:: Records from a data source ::
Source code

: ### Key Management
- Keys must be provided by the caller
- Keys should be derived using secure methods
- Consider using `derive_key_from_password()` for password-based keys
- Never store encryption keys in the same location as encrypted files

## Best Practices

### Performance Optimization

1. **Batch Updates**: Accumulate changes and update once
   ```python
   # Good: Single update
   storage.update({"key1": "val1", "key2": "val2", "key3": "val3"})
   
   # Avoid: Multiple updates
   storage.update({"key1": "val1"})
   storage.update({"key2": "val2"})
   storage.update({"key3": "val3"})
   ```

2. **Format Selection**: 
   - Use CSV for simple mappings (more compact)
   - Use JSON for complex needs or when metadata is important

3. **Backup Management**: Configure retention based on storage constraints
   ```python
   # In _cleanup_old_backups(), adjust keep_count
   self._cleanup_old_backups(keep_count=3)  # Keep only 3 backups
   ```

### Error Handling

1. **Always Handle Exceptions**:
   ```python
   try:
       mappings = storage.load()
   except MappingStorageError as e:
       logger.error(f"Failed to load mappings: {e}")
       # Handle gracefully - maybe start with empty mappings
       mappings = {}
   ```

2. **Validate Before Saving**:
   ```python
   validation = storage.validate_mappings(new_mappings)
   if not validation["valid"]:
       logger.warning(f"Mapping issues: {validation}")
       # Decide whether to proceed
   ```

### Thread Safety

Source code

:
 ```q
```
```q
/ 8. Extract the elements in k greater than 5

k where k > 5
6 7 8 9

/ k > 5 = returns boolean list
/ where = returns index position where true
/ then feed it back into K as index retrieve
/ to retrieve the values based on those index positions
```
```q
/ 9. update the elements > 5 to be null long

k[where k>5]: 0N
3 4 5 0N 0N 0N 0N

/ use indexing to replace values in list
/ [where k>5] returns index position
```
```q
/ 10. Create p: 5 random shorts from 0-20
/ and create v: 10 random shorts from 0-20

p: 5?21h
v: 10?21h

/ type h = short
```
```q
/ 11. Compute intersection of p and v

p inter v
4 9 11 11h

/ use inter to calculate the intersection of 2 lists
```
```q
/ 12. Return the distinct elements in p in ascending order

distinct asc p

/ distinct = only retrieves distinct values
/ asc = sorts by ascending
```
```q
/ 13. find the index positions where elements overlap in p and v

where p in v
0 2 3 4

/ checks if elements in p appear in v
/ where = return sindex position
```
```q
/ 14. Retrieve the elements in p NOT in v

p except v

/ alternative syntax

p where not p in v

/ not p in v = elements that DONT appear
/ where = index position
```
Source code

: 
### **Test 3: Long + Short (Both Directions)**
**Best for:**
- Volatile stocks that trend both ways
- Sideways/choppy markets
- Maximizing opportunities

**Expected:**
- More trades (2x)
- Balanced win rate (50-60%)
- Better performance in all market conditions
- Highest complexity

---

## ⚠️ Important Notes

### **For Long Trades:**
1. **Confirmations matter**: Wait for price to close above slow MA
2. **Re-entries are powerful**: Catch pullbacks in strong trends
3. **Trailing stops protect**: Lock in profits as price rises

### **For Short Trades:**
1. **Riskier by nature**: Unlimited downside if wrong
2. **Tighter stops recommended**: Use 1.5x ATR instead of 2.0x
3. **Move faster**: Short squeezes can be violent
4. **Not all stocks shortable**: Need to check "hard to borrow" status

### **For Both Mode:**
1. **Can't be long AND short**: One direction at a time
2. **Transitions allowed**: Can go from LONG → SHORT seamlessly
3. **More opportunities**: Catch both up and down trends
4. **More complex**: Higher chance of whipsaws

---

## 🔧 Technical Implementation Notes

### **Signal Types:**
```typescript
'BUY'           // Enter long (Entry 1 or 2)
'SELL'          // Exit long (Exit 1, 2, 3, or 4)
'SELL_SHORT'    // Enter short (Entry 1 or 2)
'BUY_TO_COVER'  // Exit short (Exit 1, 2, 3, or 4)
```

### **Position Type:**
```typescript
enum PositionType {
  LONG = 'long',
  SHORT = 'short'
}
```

:: REQUIRED ACTION ::
Return the entries above in full and exactly as written.

:: EXPECTED OUTPUT ::
Source code

: ### Key Management
- Keys must be provided by the caller
- Keys should be derived using secure methods
- Consider using `derive_key_from_password()` for password-based keys
- Never store encryption keys in the same location as encrypted files

## Best Practices

### Performance Optimization

1. **Batch Updates**: Accumulate changes and update once
   ```python
   # Good: Single update
   storage.update({"key1": "val1", "key2": "val2", "key3": "val3"})
   
   # Avoid: Multiple updates
   storage.update({"key1": "val1"})
   storage.update({"key2": "val2"})
   storage.update({"key3": "val3"})
   ```

2. **Format Selection**: 
   - Use CSV for simple mappings (more compact)
   - Use JSON for complex needs or when metadata is important

3. **Backup Management**: Configure retention based on storage constraints
   ```python
   # In _cleanup_old_backups(), adjust keep_count
   self._cleanup_old_backups(keep_count=3)  # Keep only 3 backups
   ```

### Error Handling

1. **Always Handle Exceptions**:
   ```python
   try:
       mappings = storage.load()
   except MappingStorageError as e:
       logger.error(f"Failed to load mappings: {e}")
       # Handle gracefully - maybe start with empty mappings
       mappings = {}
   ```

2. **Validate Before Saving**:
   ```python
   validation = storage.validate_mappings(new_mappings)
   if not validation["valid"]:
       logger.warning(f"Mapping issues: {validation}")
       # Decide whether to proceed
   ```

### Thread Safety

Source code

:
 ```q
```
```q
/ 8. Extract the elements in k greater than 5

k where k > 5
6 7 8 9

/ k > 5 = returns boolean list
/ where = returns index position where true
/ then feed it back into K as index retrieve
/ to retrieve the values based on those index positions
```
```q
/ 9. update the elements > 5 to be null long

k[where k>5]: 0N
3 4 5 0N 0N 0N 0N

/ use indexing to replace values in list
/ [where k>5] returns index position
```
```q
/ 10. Create p: 5 random shorts from 0-20
/ and create v: 10 random shorts from 0-20

p: 5?21h
v: 10?21h

/ type h = short
```
```q
/ 11. Compute intersection of p and v

p inter v
4 9 11 11h

/ use inter to calculate the intersection of 2 lists
```
```q
/ 12. Return the distinct elements in p in ascending order

distinct asc p

/ distinct = only retrieves distinct values
/ asc = sorts by ascending
```
```q
/ 13. find the index positions where elements overlap in p and v

where p in v
0 2 3 4

/ checks if elements in p appear in v
/ where = return sindex position
```
```q
/ 14. Retrieve the elements in p NOT in v

p except v

/ alternative syntax

p where not p in v

/ not p in v = elements that DONT appear
/ where = index position
```
Source code

: 
### **Test 3: Long + Short (Both Directions)**
**Best for:**
- Volatile stocks that trend both ways
- Sideways/choppy markets
- Maximizing opportunities

**Expected:**
- More trades (2x)
- Balanced win rate (50-60%)
- Better performance in all market conditions
- Highest complexity

---

## ⚠️ Important Notes

### **For Long Trades:**
1. **Confirmations matter**: Wait for price to close above slow MA
2. **Re-entries are powerful**: Catch pullbacks in strong trends
3. **Trailing stops protect**: Lock in profits as price rises

### **For Short Trades:**
1. **Riskier by nature**: Unlimited downside if wrong
2. **Tighter stops recommended**: Use 1.5x ATR instead of 2.0x
3. **Move faster**: Short squeezes can be violent
4. **Not all stocks shortable**: Need to check "hard to borrow" status

### **For Both Mode:**
1. **Can't be long AND short**: One direction at a time
2. **Transitions allowed**: Can go from LONG → SHORT seamlessly
3. **More opportunities**: Catch both up and down trends
4. **More complex**: Higher chance of whipsaws

---

## 🔧 Technical Implementation Notes

### **Signal Types:**
```typescript
'BUY'           // Enter long (Entry 1 or 2)
'SELL'          // Exit long (Exit 1, 2, 3, or 4)
'SELL_SHORT'    // Enter short (Entry 1 or 2)
'BUY_TO_COVER'  // Exit short (Exit 1, 2, 3, or 4)
```

### **Position Type:**
```typescript
enum PositionType {
  LONG = 'long',
  SHORT = 'short'
}
```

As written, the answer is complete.